**Exercise**.
Duplicate each line of the data below with no changes.
::: Dataset rows :::
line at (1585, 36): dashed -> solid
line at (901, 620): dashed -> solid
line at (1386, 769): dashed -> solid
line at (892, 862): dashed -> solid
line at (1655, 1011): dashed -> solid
:::
**Written response**.
line at (1585, 36): dashed -> solid
line at (901, 620): dashed -> solid
line at (1386, 769): dashed -> solid
line at (892, 862): dashed -> solid
line at (1655, 1011): dashed -> solid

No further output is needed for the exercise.